We made it back to the first dam and that's when I began to notice how much more water there was. Near that dam is a flume, which gulps down the majority of Kawainui water into the network of ditches headed for the former sugar cane plantation lands. The flow was so great that the surplus bypassed the large opening and overflowed the dam. The part of Kawainui Stream which usually is stagnant and quiet was now flowing quite fervently. Downstream of this, a normally inactive ditch (which I had no idea was there the first time around) was gushing water out of the mountainside.
We initially headed down the south side of the stream, occasionally finding a hidden or pig trail.

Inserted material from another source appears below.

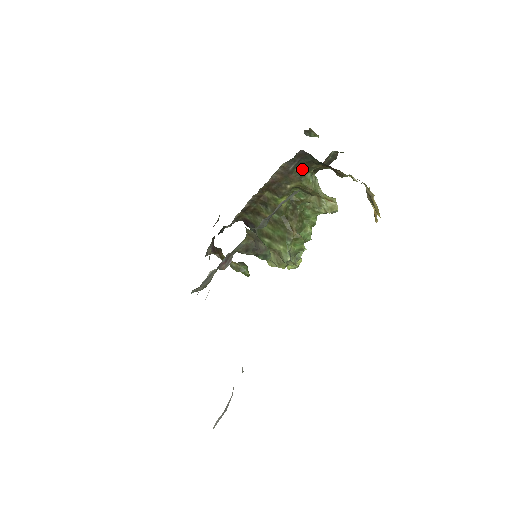
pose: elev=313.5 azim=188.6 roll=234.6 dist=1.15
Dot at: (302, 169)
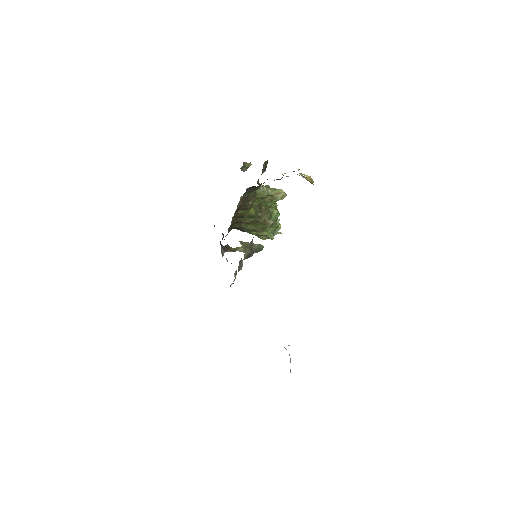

Crossing the stream every so often yielded a better pathway through the brush, but a large clump of thimbleberries caught the better of my unscathed legs. Unfortunately, we couldn't find a "nice" swimming hole that was either clear enough when quiet or calm enough when crystalline. We had a short break in a wide-open area inhabited by moss-covered rocks and ginger roots. Yet, the mosquitoes soon chased us out until we found two trail markers which lead us back to the main trail. From there, we ducked out, dashed the first stream crossing and returned to the trailhead. At one of the road crossings (near the trailhead), the water, normally nowhere near the level of the road, was just about to spill over, while at the other "bridge" crossed over a gush of white-water. It truly was the water's torrid day.
Without a nice swim to stash into our memories, we headed back, diverting long enough to check out a great campsite near the Kawaiiki Stream. Yet, the perfect weather/temperature conditions and the trek in nature was enough to make our day.